::: INFORMATION SUPPLIED :::

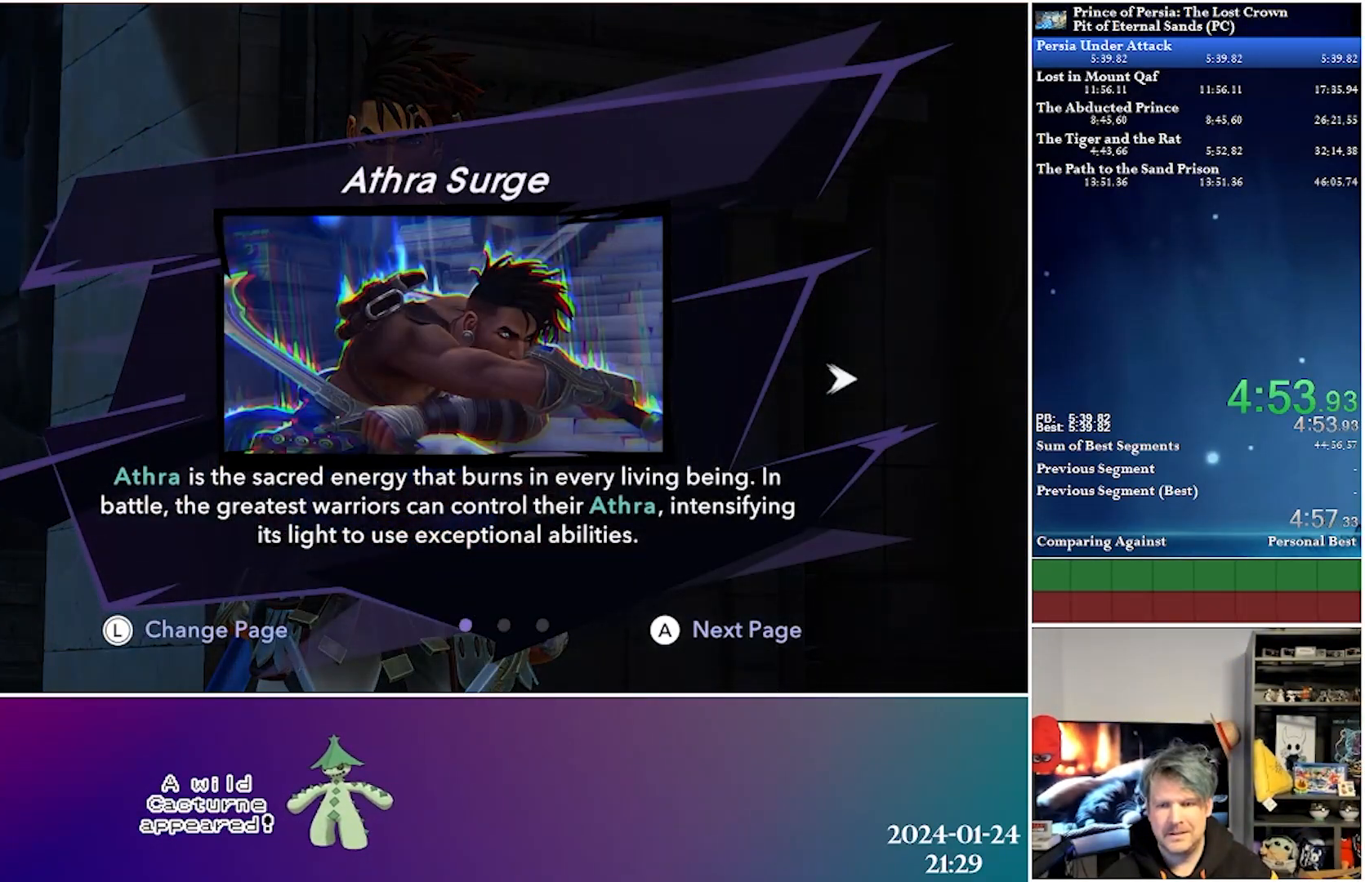
Gameplay with a controller (Xbox layout); each line is a JSON object with the inputs held at the frame after it. "events" lists button and stick changes between this image and that frame as [ms after this image, input, new state], when the widget could be followed in between.
{"buttons": ["A"], "left_stick": "center", "right_stick": "center", "events": [[33, "A", "down"], [117, "A", "up"], [233, "A", "down"], [333, "A", "up"], [433, "A", "down"]]}
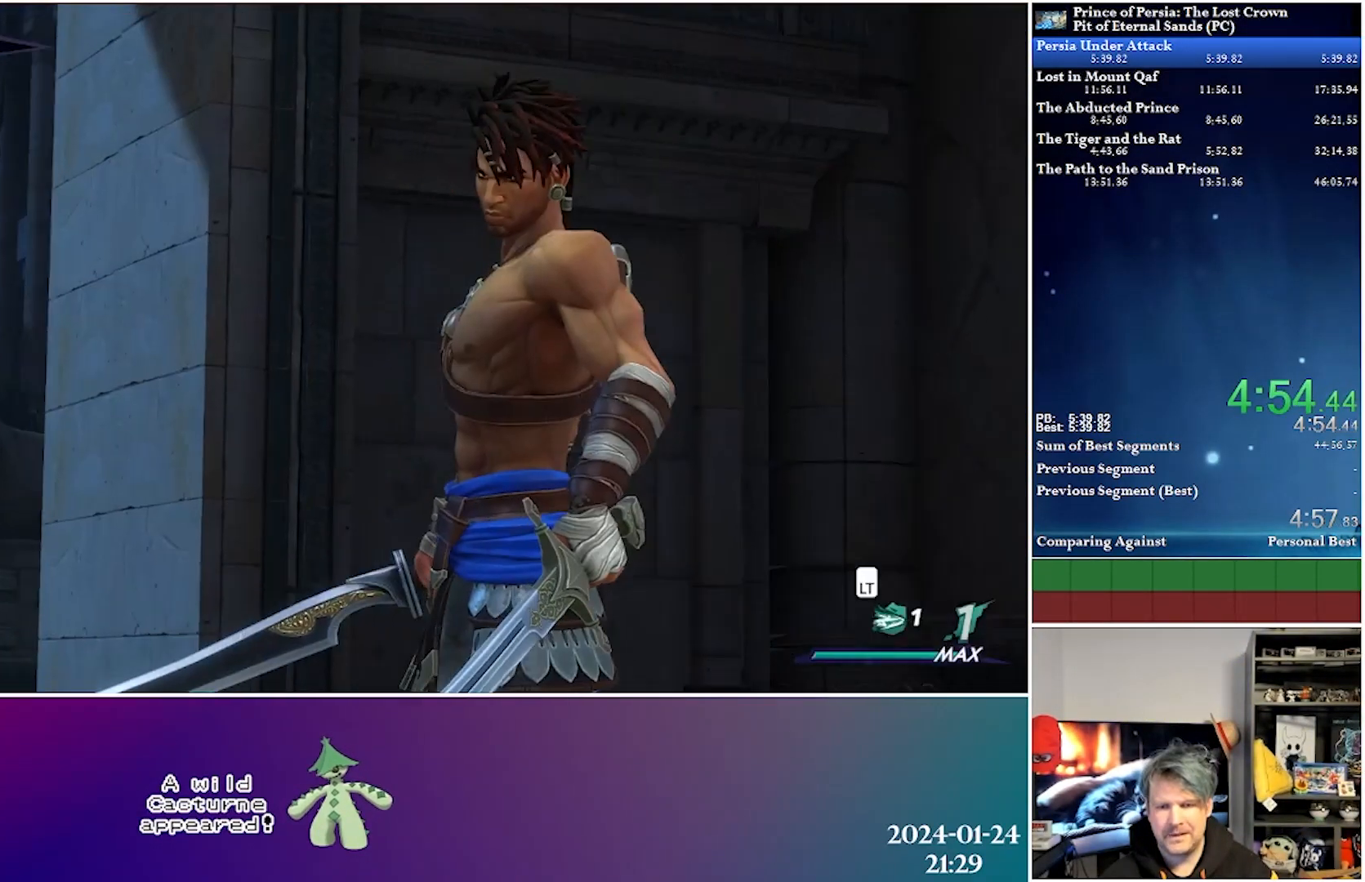
{"buttons": [], "left_stick": "center", "right_stick": "center", "events": [[17, "A", "up"]]}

:::

Word for word, retype the material above without its pictures.

Gameplay with a controller (Xbox layout); each line is a JSON object with the inputs held at the frame after it. "events" lists button and stick changes between this image and that frame as [ms after this image, input, new state], when the widget could be followed in between.
{"buttons": ["A"], "left_stick": "center", "right_stick": "center", "events": [[33, "A", "down"], [117, "A", "up"], [233, "A", "down"], [333, "A", "up"], [433, "A", "down"]]}
{"buttons": [], "left_stick": "center", "right_stick": "center", "events": [[17, "A", "up"]]}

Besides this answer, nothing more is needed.